Uptown Saint John's Green Feet environment committee, which is pushing the project, has offered to contribute $10,000 to the project, said board member Jeff Roach.
"It would be very hard not to approve this," said Roach.
"The cost is very low, the benefit is very high and it's a good first step toward getting more bike trails in the city."
One of council's 2012-16 priorities is to "work toward integrated walkways and bike paths to connect our neighbourhoods and waterways."
Recommended by city staff
City staff have recommended council approve the Campus Harbour Connection and that it be completed in 2013.
The estimated annual maintenance cost of the trail would be about $15,800, staff stated in a report to council.

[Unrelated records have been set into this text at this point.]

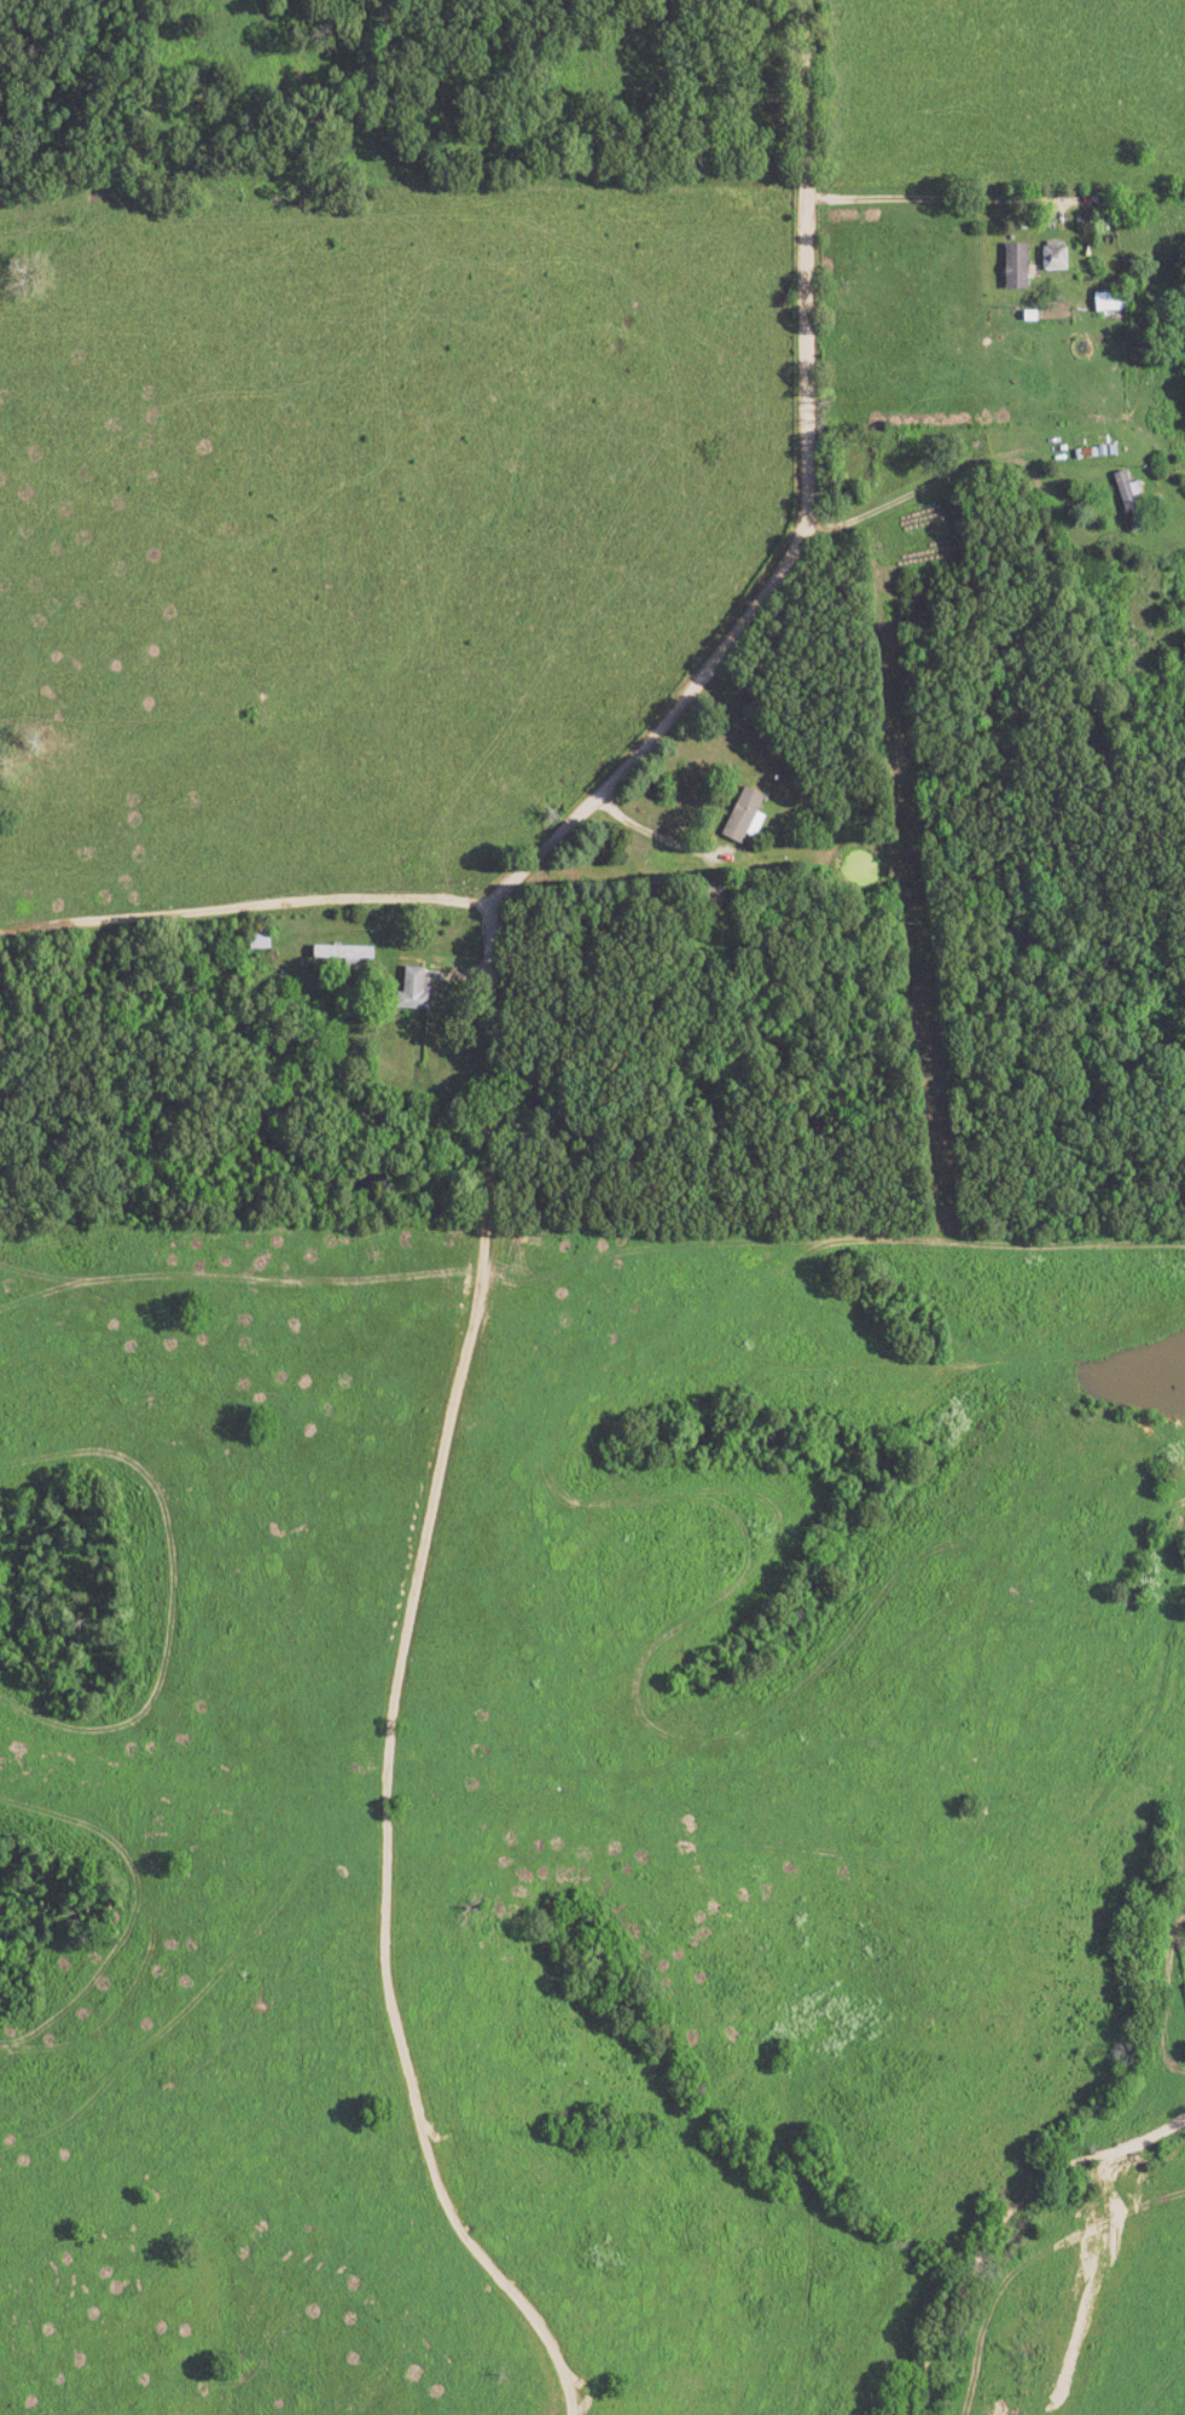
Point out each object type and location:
road: (952, 196)
building: (1054, 258)
building: (1016, 267)
building: (1127, 490)
road: (904, 497)
road: (671, 713)
building: (741, 815)
road: (658, 831)
building: (343, 955)
building: (413, 990)
road: (404, 1678)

The route would begin at the entrance to the Saint John Regional Hospital driveway on University Avenue, continue to Millidge Avenue, to Somerset Street, then Churchill Boulevard, to Valcour Court, to Turnbull Place and Harrington Street, to Adelaide Street, onto Metcalf Street, to Simonds Street and then end at the entrance to Harbour Passage on Hilyard Street.
About 2.7-kilometres would be dedicated bike lanes, while 1.8-kilometres would be shared with vehicles.
ACAP pushing east-west trail
Meanwhile, the Atlantic Coastal Action Program Saint John hopes to see a new bike and walking trail running east to west, following the edge of Marsh Creek to the shopping district on the city's east side.
"You're looking at a four or five-kilometre stretch that only rises a couple of meters. So it's virtually flat," said executive director Tim Vickers.
It's also very scenic, he said.
The organization is looking for private funding to build the trail and already has a committee looking into the logistics involved, including land ownership and having the trail go under Department of Transportation structures, such as the One Mile House interchange currently under construction.
"We're very optimistic and we're doing everything we can to move it ahead," Vickers said.
He said he hopes to see the trail in place within eight years, starting with a stretch near Courtenay Bay and the section between Rothesay Avenue and the highway, below Strescon.